Gosto amargo de algo não concluído
O julgamento começara a 1º de março último, após oito anos de investigações permeadas de panes e impasses que ocasionaram uma crise na Bélgica, levando à demissão de ministros e a uma reforma do aparato policial. O fato de ter se arrastado por tanto tempo, sem ter esclarecido definitivamente a existência ou não de uma quadrilha de pedofilia envolvendo altos círculos da sociedade são destacados pela imprensa alemã em seus comentários.
Segundo o diário Neue Westfälische, de Bielefeld, a Justiça belga não tem do que se orgulhar, neste caso. Afinal, o Estado de Direito precisou de oito anos para responsabilizar Dutroux por suas atrocidades. "Oito anos que foram uma tortura para os familiares das vítimas, que têm direito a que o Estado demonstre capacidade de ação com uma Justiça que funcione." Independente do que tenha sido causa das inúmeras panes que ocorreram, "ainda há muitas coisas que precisam ser esclarecidas".
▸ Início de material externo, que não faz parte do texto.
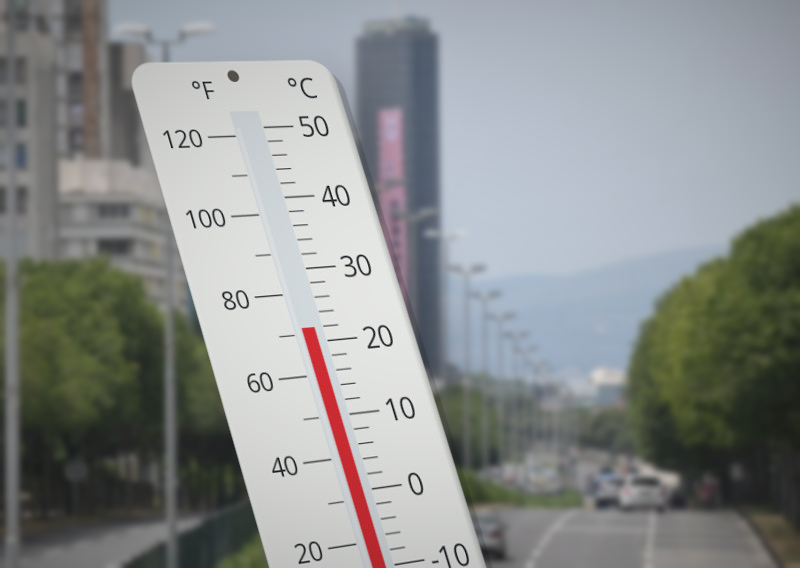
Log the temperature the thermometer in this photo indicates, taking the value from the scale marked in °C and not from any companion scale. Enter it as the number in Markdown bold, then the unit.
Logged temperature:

O Fuldaer Zeitung, de Fulda, opina que, ao fim de quase quatro meses de julgamento, não se têm respostas satisfatórias para o que aconteceu realmente nove anos atrás, em Charleroi, e principalmente para o que está por trás de tudo. Para as vítimas que sobreviveram e os familiares, é certamente "um consolo que, afinal, se tenham pronunciado sentenças contra Dutroux e seus cúmplices. A satisfação causada pelo veredicto do juiz talvez seja para os pais o único caminho para superar os acontecimentos inconcebíveis. Mas, para todos que esperavam um efeito catártico para a Justiça belga e toda a sociedade, o resultado é decepcionante".
O Nordwest-Zeitung, de Oldenburg, também considera a sentença um desagravo para os pais das garotas seviciadas, torturadas e finalmente assassinadas. Mas continua sendo pelo menos questionável se ela bastará para "apagar para sempre as escuras sombras do passado. Tampouco fica claro se o aparato estatal da Bélgica saiu purificado desse julgamento caracterizado por panes misteriosas".
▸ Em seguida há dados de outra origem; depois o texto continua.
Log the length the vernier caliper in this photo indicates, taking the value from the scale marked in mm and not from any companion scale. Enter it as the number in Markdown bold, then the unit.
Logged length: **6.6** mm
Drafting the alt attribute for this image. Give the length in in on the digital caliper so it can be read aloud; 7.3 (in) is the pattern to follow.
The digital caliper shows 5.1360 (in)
O Thüringer Allgemeine, de Erfurt, destaca que o caso não pode ser visto isoladamente, mesmo porque o próprio Dutroux, até o final, insistiu na existência de toda uma quadrilha que servia a uma clientela disposta a pagar muito pela satisfação de suas perversões. O fato de se ter ignorado durante muito tempo os indícios que apontavam para os crimes do pedófilo "não é, contudo, apenas um escândalo belga. O crime propaga-se por todos os países pela internet, sem que a Justiça ponha um fim a isso".
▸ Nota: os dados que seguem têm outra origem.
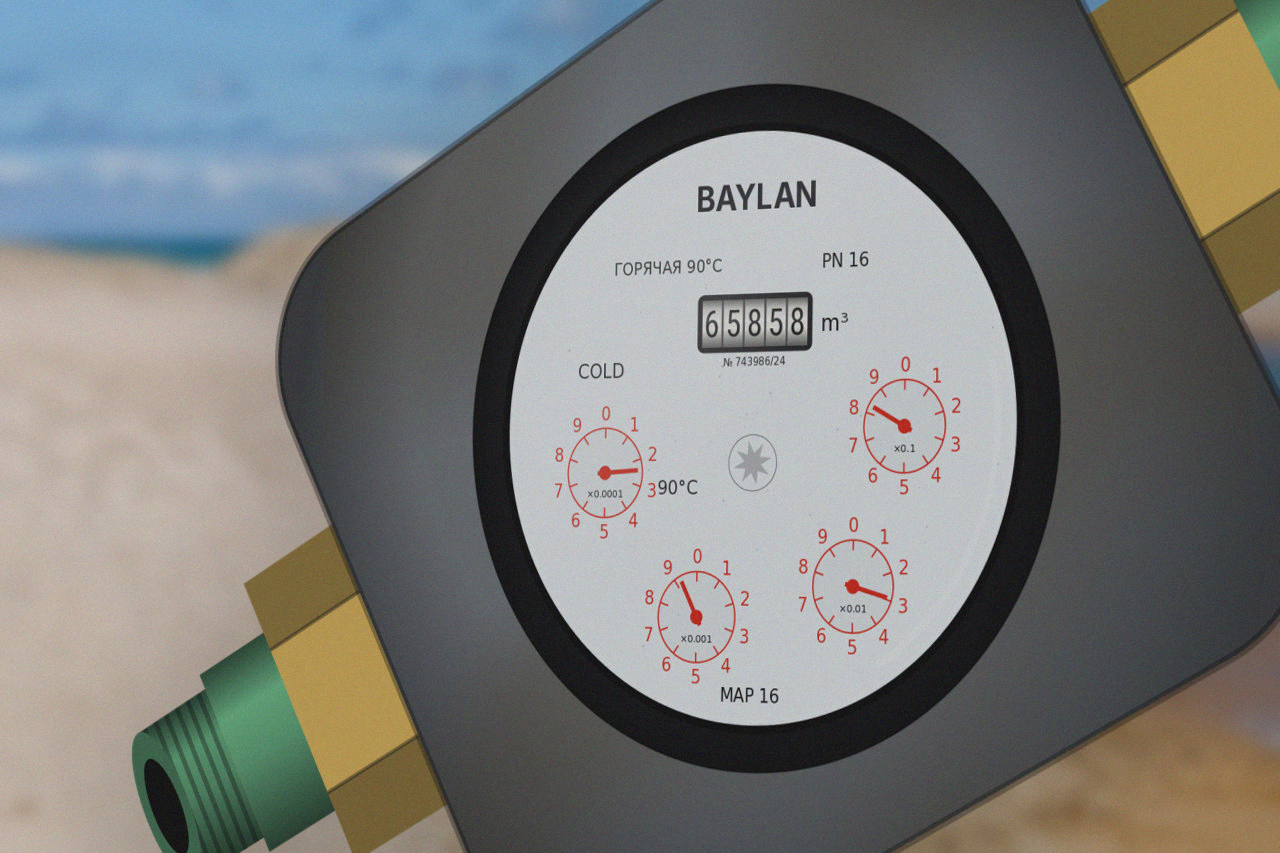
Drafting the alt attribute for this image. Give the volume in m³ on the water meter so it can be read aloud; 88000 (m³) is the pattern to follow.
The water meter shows 65858.8292 (m³)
Este, aliás, é também o aspecto acentuado pelo General-Anzeiger, de Bonn: "Não se trata aqui apenas de um problema belga. Crianças maltratadas, seqüestradas, violentadas e assassinadas existem por toda a parte, todos os dias — também na Alemanha. [...] E as imagens de sexo com crianças que a internet propaga? E isto não é tudo [...] há muita coisa doentia na sociedade. Em toda a parte, não apenas na Bélgica."